5) the efficient use of an on-demand heater is challenged by short
hot-water usage events. In most houses, the hot water lines are
minimally insulated and thus the water in them quickly drops to room
temperature. Anyone turning on a hot-water tap in an upstairs bathroom
will notice it take 10 to 30 seconds to actually get hot water. It
doesn't matter what type of heater you have (assuming the heater is in
the basement). A short hot-water use event (say, washing your hands)
will end up dumping a lot of waste heat out the exhaust when an
on-demand heater is signalled to turn on and then soon after turned off
to heat the water for that short-use event.
6) because of the very high heating capability (BTU capacity) of
on-demand heaters, the extreme thermal cycling of their internal
components will age the unit much faster than a conventional water
heater, and they do or will require more maintainence and repair vs a
conventional water heater (they have control devices, electronics, etc,
that are not present in conventional heaters, and as we all know -
electronics and HVAC equipment really don't tend to co-exist very well
for the long term).
7) on-demand heaters have electrical or electronic controls that require
a source of AC current.

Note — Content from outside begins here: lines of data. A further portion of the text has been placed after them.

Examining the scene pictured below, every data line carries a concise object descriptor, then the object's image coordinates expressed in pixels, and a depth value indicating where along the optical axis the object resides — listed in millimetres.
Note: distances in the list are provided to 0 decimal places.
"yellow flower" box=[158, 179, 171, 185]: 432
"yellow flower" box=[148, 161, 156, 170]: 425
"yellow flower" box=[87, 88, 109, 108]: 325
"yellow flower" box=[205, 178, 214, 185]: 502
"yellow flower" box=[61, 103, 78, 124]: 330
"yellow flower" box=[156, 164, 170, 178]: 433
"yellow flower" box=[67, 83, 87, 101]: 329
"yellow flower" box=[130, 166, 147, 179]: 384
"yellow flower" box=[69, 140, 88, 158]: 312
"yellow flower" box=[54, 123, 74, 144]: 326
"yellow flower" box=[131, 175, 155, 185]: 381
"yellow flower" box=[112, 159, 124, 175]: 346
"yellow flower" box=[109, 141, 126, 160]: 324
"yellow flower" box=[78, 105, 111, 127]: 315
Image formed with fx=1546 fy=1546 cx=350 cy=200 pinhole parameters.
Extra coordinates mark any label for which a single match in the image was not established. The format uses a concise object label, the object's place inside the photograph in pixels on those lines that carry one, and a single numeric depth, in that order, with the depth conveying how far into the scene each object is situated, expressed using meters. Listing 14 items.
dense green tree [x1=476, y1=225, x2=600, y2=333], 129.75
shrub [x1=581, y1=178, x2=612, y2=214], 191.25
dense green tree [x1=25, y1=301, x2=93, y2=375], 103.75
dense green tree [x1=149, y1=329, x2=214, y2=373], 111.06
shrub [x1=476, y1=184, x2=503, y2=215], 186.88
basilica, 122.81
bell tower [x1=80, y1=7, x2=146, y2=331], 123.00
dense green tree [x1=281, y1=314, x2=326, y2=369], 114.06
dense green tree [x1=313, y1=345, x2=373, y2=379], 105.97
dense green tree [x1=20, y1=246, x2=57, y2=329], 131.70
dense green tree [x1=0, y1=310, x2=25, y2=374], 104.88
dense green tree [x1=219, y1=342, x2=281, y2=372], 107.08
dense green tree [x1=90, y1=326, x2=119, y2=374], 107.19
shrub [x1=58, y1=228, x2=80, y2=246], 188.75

Thus they will not function during a power
failure. Anyone living in a northern climate that is subject to
sporadic winter power failures will not appreciate the lack of hot water
during extended outages.
No home owner that has a working conventional gas water heater will ever
live long enough to recoup the savings from replacing his existing
working heater with an on-demand unit - and it's not a given that there
will actually be any measureable savings in gas use.
What has been observed is that the behavior of occupants change in terms
of how they use hot water when a conventional heater is replaced with an
on-demand heater, and that change usually results in less hot water use
(shorter showers, changes in shower heads, installation of low-flush
toilets, etc, insulating hot-water supply lines inside the house) so
it's not always clear where the savings come from and why.

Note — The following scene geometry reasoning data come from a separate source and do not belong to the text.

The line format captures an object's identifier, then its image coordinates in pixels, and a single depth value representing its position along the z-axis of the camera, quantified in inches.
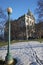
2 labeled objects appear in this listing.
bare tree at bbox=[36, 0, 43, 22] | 453.6
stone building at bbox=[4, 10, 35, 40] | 707.1
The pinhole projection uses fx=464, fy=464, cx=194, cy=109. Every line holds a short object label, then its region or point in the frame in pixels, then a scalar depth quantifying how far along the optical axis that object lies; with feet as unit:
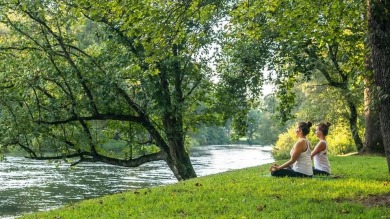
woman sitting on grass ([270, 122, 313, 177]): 36.01
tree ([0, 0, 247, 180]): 59.26
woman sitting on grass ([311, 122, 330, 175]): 38.55
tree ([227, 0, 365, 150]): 38.34
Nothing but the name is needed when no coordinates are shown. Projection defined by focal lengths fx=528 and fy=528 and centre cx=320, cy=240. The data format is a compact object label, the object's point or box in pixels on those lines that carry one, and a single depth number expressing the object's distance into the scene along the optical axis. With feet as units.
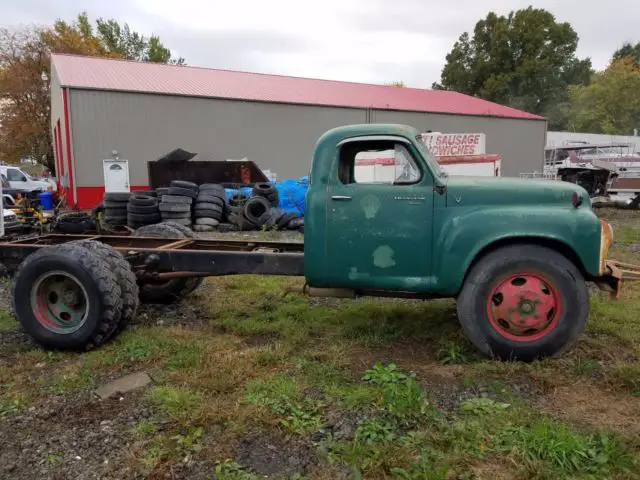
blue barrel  58.44
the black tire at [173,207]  42.63
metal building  63.62
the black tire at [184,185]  44.52
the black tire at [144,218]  42.37
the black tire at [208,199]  44.42
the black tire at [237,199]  47.06
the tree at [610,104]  180.75
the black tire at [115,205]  44.98
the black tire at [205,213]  44.01
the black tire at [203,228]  43.73
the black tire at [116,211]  44.96
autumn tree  113.29
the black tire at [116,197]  45.09
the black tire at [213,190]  45.27
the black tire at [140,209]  42.34
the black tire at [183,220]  42.75
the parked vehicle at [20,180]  78.89
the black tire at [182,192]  43.68
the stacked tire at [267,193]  46.21
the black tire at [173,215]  42.78
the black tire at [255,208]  43.78
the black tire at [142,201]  42.29
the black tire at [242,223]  43.78
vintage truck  13.85
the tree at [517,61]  190.08
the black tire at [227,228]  44.16
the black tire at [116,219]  44.70
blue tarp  47.74
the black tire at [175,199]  42.91
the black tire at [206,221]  43.93
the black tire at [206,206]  44.01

Replacing an old / leaking conventional water heater is very easy for
most novice home owners / handymen, and at a cost of only a few hundred
dollars, the cost/reward ratio is still heavily in favor of replacing a
old conventional water heater with a new conventional unit.

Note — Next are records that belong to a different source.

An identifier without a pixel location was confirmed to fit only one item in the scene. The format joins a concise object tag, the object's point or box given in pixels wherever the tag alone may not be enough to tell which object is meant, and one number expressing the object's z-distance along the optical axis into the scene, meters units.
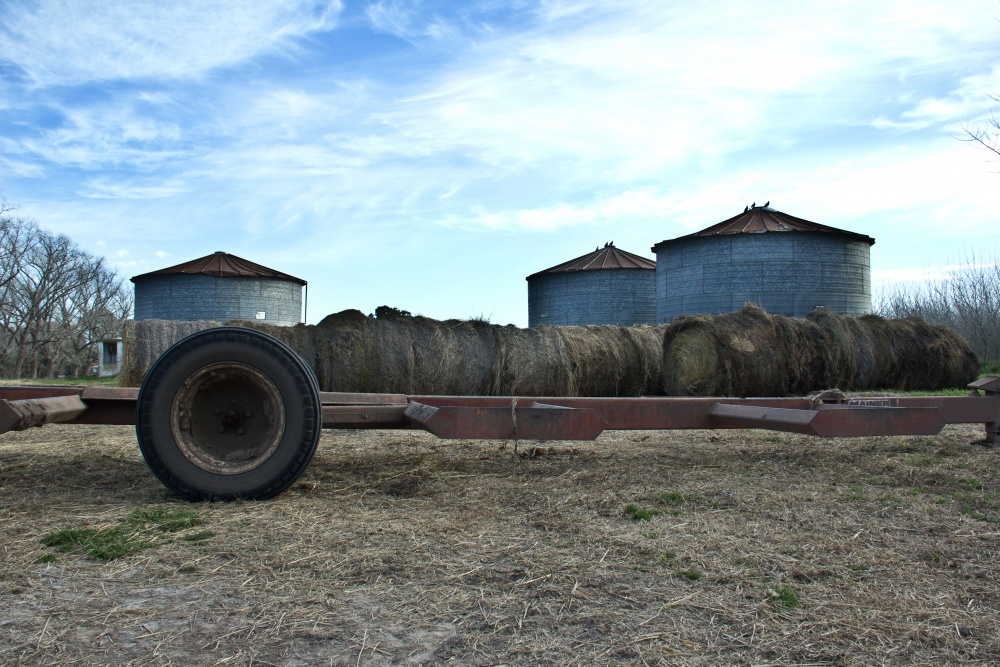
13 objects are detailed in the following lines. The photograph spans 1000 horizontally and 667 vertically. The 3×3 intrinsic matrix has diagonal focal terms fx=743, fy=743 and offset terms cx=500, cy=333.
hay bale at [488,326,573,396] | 10.76
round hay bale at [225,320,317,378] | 9.93
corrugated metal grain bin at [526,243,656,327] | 25.41
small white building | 43.75
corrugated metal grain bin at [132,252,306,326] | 27.12
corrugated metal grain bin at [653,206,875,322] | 19.91
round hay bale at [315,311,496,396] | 9.98
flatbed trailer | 3.80
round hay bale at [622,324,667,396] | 12.60
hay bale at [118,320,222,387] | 10.84
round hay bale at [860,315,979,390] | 13.66
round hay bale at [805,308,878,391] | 12.59
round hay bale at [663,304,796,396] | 11.45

You will get more bang-for-the-buck by
1) putting an insulating blanket around your existing or new
conventional water heater
2) insulating as much of the hot water supply lines inside your house as
you can reach
3) use a low-flow shower head
On-demand water heaters are basically a crock of shit designed to give
plumbing and HVAC companies a very lucrative new revenue stream.
Well, nobody ever `splained it to me that way before.
Thank you... I read your whole soliloquy,
and I do understand what you wrote.
Especially that changing over to an on-demand water heater will never
return what you spent to install it...EVER.
You may get an argument from some in this group... but I thank you for
making me understand the big picture...
And thanks to all who took the time
to respond as well....
Pat in Denver
You need to go back to school, what you state is nuts. No gas boiler
is over 100% efficient, no gas boiler is 100% efficient, the best is
around 98%. There is wasted heat out the chimney and there is the
loss. If you burn an unvented flame inside like a gas stove, that is
There you are wrong, a Btu is a Btu and this is 6th grade stuff, you
cant get back more btus then you put in. Its a fundamental part of
energy. If you could get more out than you put in your reasoning
would lead to perpetual motion of other energy forms. Look at our AFUE
ratings for furnaces, we correctly rate that condensing furnaces and
boilers start at about 92% and go to 98%, its tested and proven by
science you dont get more than you put in burning gas for condensing
units. You still waste energy with condensing units, it goes out the
chimney. I have a condensing furnace, boiler and condensing AO Smith
water tank, None of mine are rated over 96% and nothing sold is rated
over 100%, even 99% is likely a lie as heat is wasted out the
chimney . If your point was correct running a stove would be over 100%
efficient, but it takes energy to condense water.